* [About this task]:
Copy out the full passage about the Montreal tutoring company Paper, word for word.

* [Provided passage]:
#####

Phil Cutler, CEO of Paper, the fastest-growing software companies in Canada, for tutoring for kids looks over their interface while working in Mont Tremblant, Quebec on June 29, 2021.Christinne Muschi/The Globe and Mail
A Montreal company that has emerged as one of Canada’s fastest-growing startups by using instant messaging to tutor students has raised US$100-million, led by Silicon Valley venture capital giant IVP.
Paper Education Co. Inc. has been in the market selling online tutoring for only three school years, but already has 100 U.S. school districts as clients and is available to one million students. Paper says it is on track to reach $50-million in annualized revenue in 2021, up from less than $1-million in early 2019. Prepandemic, the company had 100 tutors and 30 other employees; today it has 1,000 tutors and 130 staff.
“This isn’t just good growth for an educational technology company or a Canadian company, this is amazing growth for any company anywhere in any sector,” said Tom Loverro, general partner with IVP, which previously backed Coinbase, Netflix and Twitter. “Their growth speaks to how much this product is needed. If they can take this to every public school district in America” – there are about 13,500 of them – “it could be a very large market.”

#####

* [Data under study]:
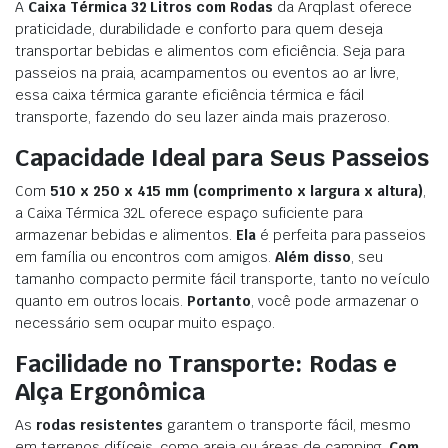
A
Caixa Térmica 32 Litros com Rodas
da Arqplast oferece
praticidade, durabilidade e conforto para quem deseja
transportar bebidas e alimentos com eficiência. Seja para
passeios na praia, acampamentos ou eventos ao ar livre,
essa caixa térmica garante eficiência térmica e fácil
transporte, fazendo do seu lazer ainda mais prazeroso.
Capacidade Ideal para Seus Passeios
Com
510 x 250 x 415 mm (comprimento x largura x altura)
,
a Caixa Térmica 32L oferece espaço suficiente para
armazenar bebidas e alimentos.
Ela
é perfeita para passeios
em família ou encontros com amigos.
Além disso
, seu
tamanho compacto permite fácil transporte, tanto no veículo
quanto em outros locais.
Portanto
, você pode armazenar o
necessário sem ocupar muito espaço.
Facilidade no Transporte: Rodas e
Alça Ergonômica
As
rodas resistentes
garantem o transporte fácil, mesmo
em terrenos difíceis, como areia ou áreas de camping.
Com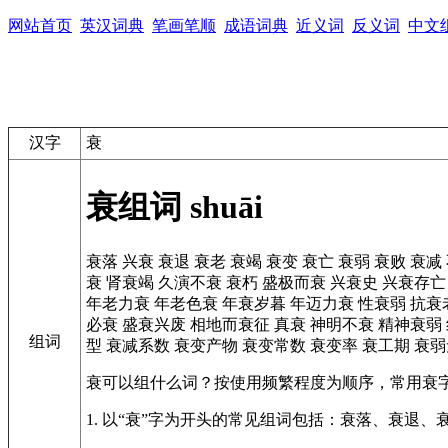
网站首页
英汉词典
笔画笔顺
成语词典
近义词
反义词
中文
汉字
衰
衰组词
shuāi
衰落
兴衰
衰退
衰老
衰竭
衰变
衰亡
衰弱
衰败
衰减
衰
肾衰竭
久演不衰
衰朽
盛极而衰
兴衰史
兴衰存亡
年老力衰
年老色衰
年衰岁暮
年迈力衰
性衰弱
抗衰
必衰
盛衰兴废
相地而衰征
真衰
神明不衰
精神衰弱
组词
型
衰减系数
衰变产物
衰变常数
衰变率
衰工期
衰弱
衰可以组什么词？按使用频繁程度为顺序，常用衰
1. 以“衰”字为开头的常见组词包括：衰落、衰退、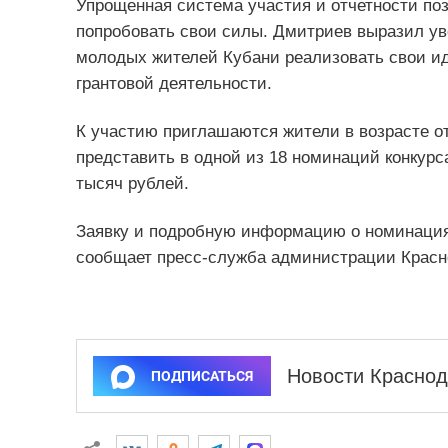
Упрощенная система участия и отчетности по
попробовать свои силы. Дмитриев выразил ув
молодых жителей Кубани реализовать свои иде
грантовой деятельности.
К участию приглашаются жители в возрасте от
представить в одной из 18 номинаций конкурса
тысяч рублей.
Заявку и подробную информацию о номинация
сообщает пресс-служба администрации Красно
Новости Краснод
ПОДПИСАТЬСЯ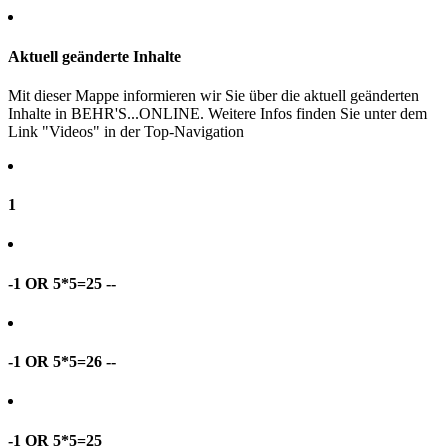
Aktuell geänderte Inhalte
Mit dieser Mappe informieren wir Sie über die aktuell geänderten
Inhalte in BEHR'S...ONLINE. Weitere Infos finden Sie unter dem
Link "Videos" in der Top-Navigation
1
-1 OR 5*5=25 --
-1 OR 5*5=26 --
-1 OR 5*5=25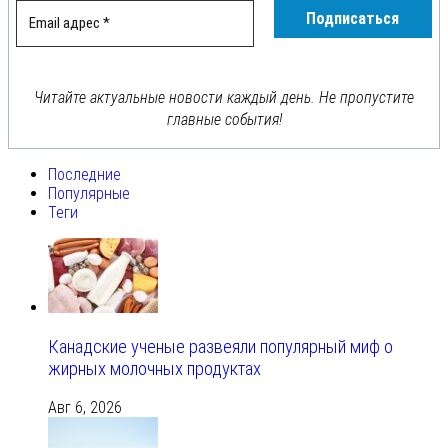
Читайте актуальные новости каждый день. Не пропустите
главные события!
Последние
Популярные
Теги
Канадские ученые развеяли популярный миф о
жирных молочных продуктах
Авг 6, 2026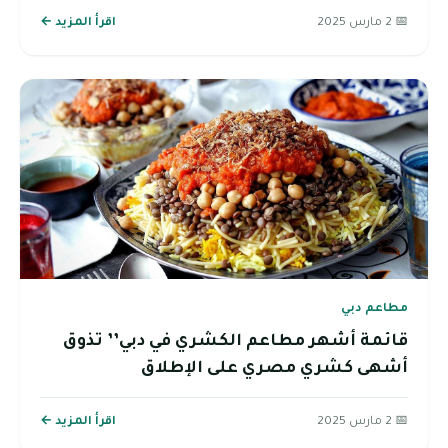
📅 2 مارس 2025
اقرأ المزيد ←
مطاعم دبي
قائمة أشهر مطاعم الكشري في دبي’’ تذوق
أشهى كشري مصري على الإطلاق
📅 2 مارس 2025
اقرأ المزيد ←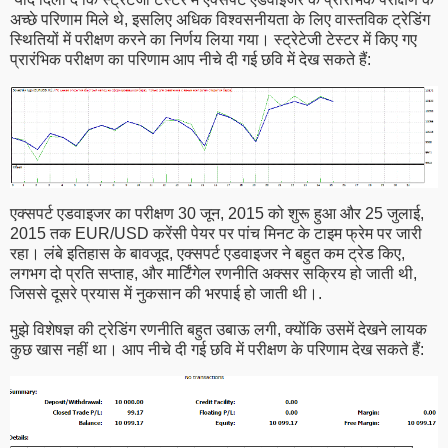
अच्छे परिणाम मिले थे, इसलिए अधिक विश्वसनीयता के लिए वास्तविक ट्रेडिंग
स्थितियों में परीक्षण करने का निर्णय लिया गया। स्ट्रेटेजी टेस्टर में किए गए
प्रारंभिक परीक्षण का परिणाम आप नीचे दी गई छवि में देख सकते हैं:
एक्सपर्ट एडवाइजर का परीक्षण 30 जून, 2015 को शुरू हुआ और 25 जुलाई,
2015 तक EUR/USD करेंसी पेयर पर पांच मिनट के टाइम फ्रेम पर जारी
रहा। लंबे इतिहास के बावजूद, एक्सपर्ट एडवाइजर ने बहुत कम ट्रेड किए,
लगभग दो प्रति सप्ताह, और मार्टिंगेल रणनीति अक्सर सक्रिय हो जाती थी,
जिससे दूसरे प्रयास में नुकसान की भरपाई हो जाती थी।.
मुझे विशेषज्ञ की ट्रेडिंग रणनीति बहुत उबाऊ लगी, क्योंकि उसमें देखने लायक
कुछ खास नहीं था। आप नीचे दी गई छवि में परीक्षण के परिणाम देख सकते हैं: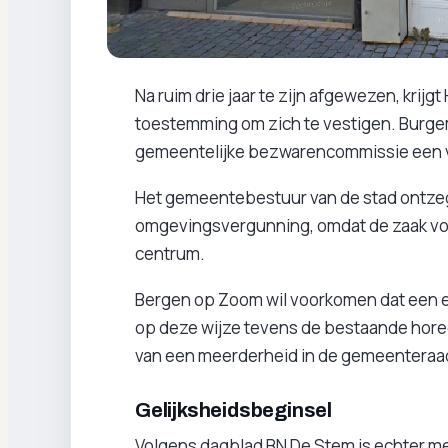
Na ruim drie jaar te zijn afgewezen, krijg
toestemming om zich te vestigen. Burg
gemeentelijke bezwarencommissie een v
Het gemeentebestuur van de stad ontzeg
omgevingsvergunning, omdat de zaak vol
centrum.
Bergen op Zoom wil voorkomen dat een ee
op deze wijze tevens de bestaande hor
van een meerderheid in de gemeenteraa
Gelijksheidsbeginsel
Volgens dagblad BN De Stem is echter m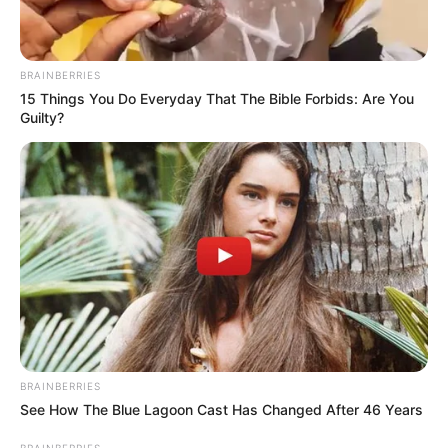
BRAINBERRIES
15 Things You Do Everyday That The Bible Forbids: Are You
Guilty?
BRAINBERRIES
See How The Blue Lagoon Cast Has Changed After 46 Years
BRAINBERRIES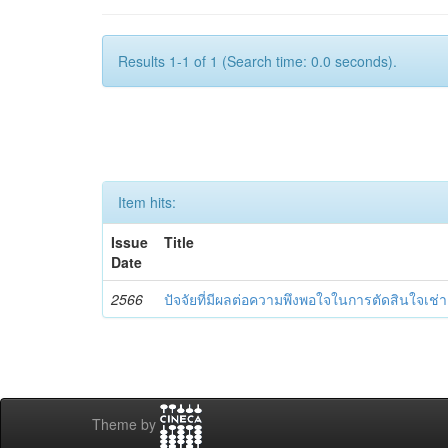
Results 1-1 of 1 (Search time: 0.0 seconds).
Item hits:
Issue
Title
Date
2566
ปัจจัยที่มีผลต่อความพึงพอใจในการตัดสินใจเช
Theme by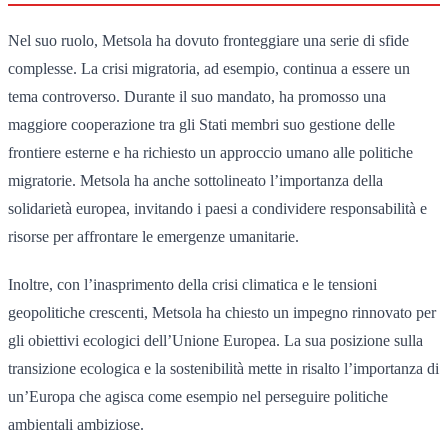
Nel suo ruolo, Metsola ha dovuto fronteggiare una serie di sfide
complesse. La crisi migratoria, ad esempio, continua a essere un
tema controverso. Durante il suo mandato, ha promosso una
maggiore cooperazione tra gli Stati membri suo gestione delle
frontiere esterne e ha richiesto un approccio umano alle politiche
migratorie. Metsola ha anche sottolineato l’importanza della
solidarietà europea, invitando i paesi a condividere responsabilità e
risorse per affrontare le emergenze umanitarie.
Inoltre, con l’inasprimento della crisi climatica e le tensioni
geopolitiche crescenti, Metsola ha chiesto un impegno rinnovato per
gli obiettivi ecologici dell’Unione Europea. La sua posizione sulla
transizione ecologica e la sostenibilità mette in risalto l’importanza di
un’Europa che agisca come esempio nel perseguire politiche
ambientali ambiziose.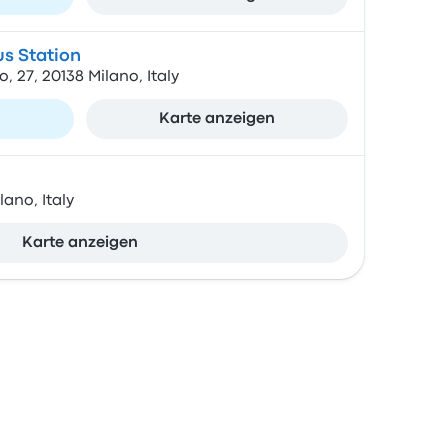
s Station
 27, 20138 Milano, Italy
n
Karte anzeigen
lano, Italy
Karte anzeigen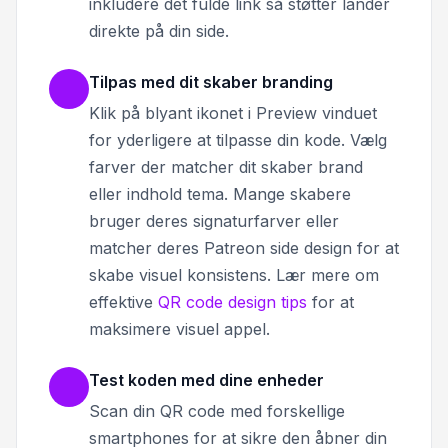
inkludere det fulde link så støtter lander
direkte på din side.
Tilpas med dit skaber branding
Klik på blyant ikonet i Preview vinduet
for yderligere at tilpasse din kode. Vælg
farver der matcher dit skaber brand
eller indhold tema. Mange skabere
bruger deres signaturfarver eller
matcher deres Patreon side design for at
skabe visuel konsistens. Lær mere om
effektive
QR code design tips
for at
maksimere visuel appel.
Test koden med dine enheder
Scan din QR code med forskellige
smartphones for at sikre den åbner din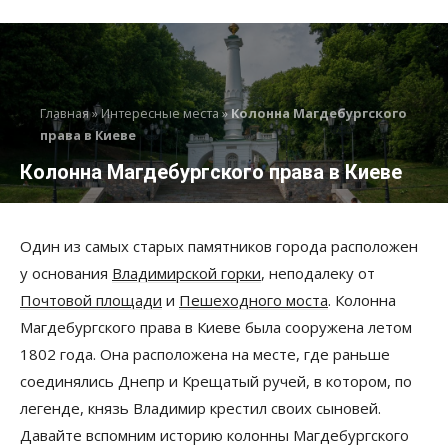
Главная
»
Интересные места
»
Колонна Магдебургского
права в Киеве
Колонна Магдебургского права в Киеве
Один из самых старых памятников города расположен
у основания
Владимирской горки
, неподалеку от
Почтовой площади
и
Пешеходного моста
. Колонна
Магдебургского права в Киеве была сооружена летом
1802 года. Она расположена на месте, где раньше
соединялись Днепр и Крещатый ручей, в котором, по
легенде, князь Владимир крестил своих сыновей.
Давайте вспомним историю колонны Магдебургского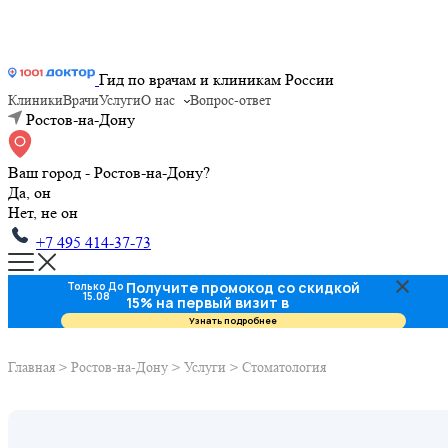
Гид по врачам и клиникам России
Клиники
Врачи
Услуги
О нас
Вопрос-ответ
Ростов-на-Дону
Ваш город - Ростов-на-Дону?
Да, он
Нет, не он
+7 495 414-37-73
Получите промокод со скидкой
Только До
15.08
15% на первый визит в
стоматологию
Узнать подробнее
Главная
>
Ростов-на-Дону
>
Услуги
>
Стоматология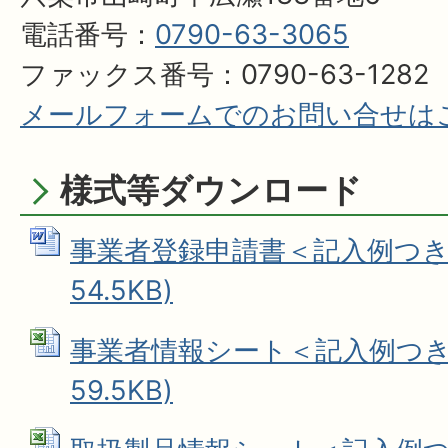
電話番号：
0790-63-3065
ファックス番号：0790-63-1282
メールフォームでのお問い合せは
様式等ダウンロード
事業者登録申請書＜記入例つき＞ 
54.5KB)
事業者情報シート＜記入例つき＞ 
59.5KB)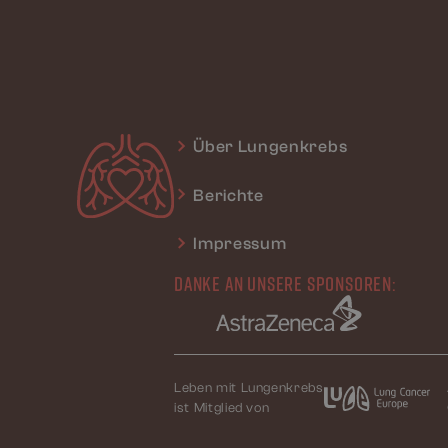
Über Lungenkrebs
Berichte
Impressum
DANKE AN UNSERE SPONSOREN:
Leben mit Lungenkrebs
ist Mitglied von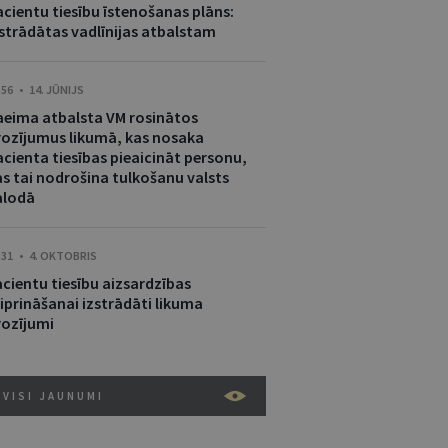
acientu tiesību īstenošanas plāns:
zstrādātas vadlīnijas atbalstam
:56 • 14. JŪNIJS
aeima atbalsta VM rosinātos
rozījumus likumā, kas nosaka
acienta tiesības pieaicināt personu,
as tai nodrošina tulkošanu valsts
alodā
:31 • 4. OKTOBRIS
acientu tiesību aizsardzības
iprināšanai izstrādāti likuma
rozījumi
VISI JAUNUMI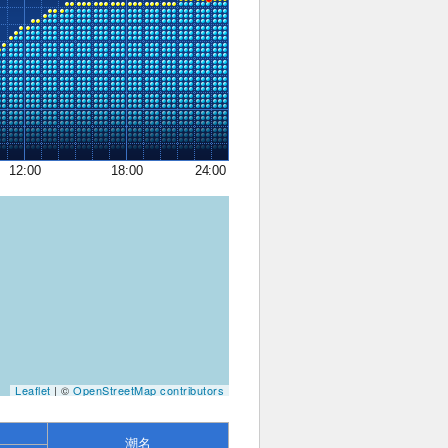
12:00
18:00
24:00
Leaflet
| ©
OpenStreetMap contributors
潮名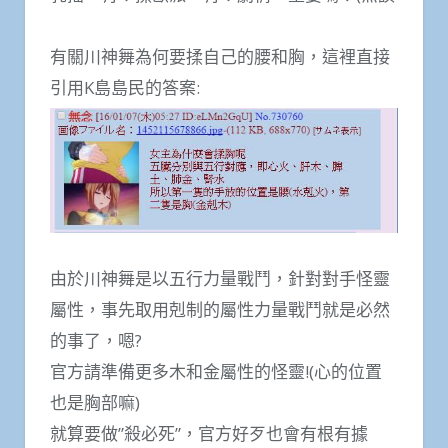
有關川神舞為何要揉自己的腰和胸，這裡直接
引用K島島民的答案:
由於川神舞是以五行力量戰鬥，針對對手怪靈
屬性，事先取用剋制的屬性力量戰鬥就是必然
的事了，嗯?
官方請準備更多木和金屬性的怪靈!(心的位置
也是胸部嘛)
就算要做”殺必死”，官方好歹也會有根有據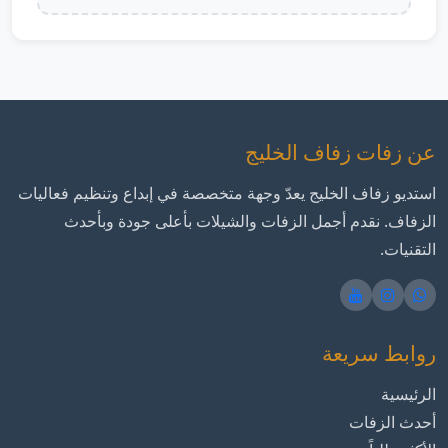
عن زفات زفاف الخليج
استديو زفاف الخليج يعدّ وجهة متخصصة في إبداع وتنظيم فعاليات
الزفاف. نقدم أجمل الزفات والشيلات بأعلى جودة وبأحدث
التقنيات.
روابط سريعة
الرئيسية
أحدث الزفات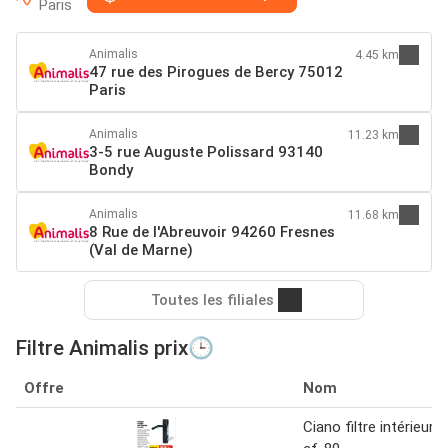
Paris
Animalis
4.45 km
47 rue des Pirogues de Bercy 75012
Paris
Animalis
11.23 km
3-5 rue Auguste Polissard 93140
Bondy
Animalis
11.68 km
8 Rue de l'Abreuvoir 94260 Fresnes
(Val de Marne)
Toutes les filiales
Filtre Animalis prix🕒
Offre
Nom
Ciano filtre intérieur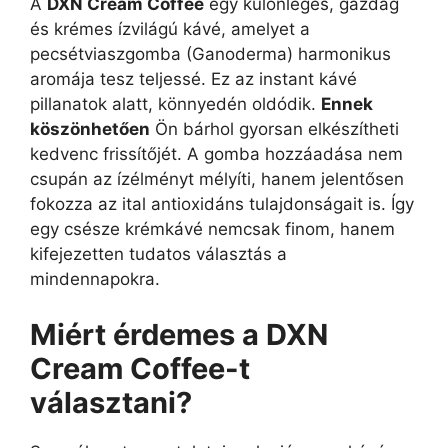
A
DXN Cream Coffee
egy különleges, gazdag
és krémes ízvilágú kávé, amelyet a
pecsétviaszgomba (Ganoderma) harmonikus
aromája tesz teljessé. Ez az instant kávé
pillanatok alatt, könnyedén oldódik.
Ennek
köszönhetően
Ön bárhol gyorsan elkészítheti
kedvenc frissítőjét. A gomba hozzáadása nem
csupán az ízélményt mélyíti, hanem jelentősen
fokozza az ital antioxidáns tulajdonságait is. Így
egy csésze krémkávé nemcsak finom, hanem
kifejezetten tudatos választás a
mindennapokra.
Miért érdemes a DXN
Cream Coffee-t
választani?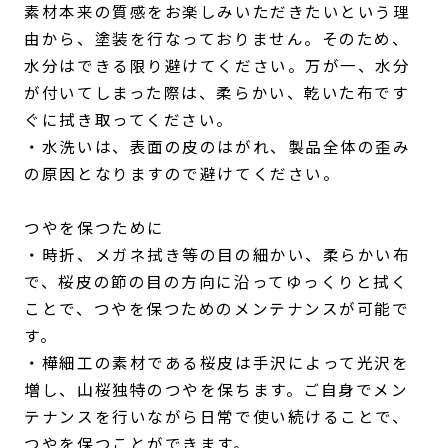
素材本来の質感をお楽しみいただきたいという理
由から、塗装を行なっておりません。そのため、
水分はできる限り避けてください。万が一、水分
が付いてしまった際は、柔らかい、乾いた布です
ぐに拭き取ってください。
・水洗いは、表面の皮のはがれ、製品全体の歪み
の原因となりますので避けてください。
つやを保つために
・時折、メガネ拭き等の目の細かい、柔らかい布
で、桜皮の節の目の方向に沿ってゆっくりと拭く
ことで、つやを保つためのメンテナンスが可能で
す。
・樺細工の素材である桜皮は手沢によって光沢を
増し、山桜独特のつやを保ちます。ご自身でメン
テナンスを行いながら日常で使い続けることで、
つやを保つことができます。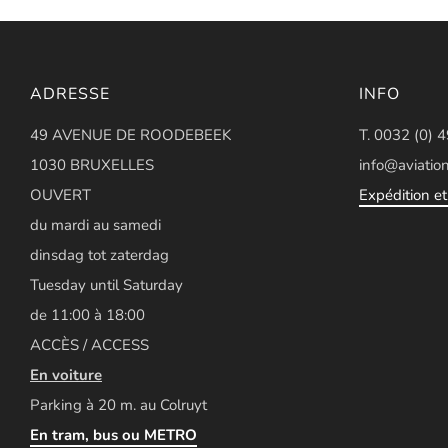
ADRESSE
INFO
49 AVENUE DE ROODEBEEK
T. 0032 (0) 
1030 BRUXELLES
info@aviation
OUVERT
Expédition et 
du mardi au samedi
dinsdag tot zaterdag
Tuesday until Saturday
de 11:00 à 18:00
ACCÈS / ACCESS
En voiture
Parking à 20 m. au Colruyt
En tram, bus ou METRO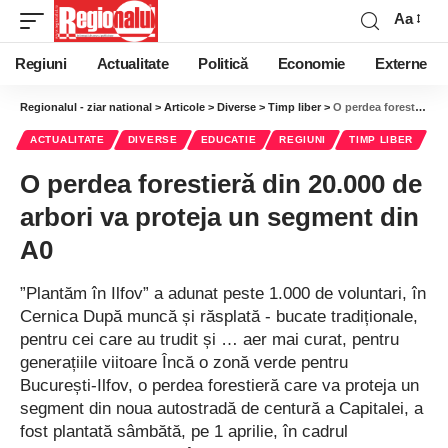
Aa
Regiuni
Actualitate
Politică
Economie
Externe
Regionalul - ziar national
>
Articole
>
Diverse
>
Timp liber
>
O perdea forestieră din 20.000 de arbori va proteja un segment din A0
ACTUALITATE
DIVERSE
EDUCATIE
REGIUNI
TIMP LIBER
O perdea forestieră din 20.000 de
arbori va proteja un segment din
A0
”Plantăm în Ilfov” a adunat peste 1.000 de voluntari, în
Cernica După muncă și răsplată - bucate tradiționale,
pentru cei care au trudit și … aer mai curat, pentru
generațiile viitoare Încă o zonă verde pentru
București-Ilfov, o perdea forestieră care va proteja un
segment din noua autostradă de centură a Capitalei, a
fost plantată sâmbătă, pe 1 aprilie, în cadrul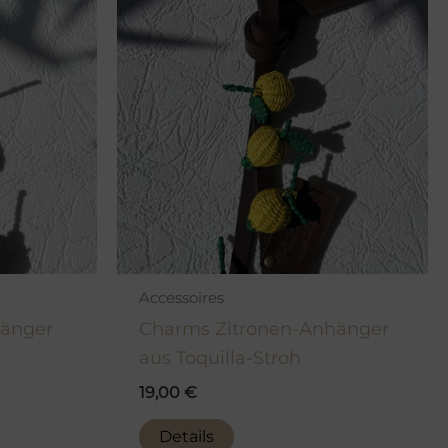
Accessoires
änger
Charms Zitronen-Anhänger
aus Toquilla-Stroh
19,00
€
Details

#####

* [Response to this exercise]:
Phil Cutler, CEO of Paper, the fastest-growing software companies in Canada, for tutoring for kids looks over their interface while working in Mont Tremblant, Quebec on June 29, 2021.Christinne Muschi/The Globe and Mail
A Montreal company that has emerged as one of Canada’s fastest-growing startups by using instant messaging to tutor students has raised US$100-million, led by Silicon Valley venture capital giant IVP.
Paper Education Co. Inc. has been in the market selling online tutoring for only three school years, but already has 100 U.S. school districts as clients and is available to one million students. Paper says it is on track to reach $50-million in annualized revenue in 2021, up from less than $1-million in early 2019. Prepandemic, the company had 100 tutors and 30 other employees; today it has 1,000 tutors and 130 staff.
“This isn’t just good growth for an educational technology company or a Canadian company, this is amazing growth for any company anywhere in any sector,” said Tom Loverro, general partner with IVP, which previously backed Coinbase, Netflix and Twitter. “Their growth speaks to how much this product is needed. If they can take this to every public school district in America” – there are about 13,500 of them – “it could be a very large market.”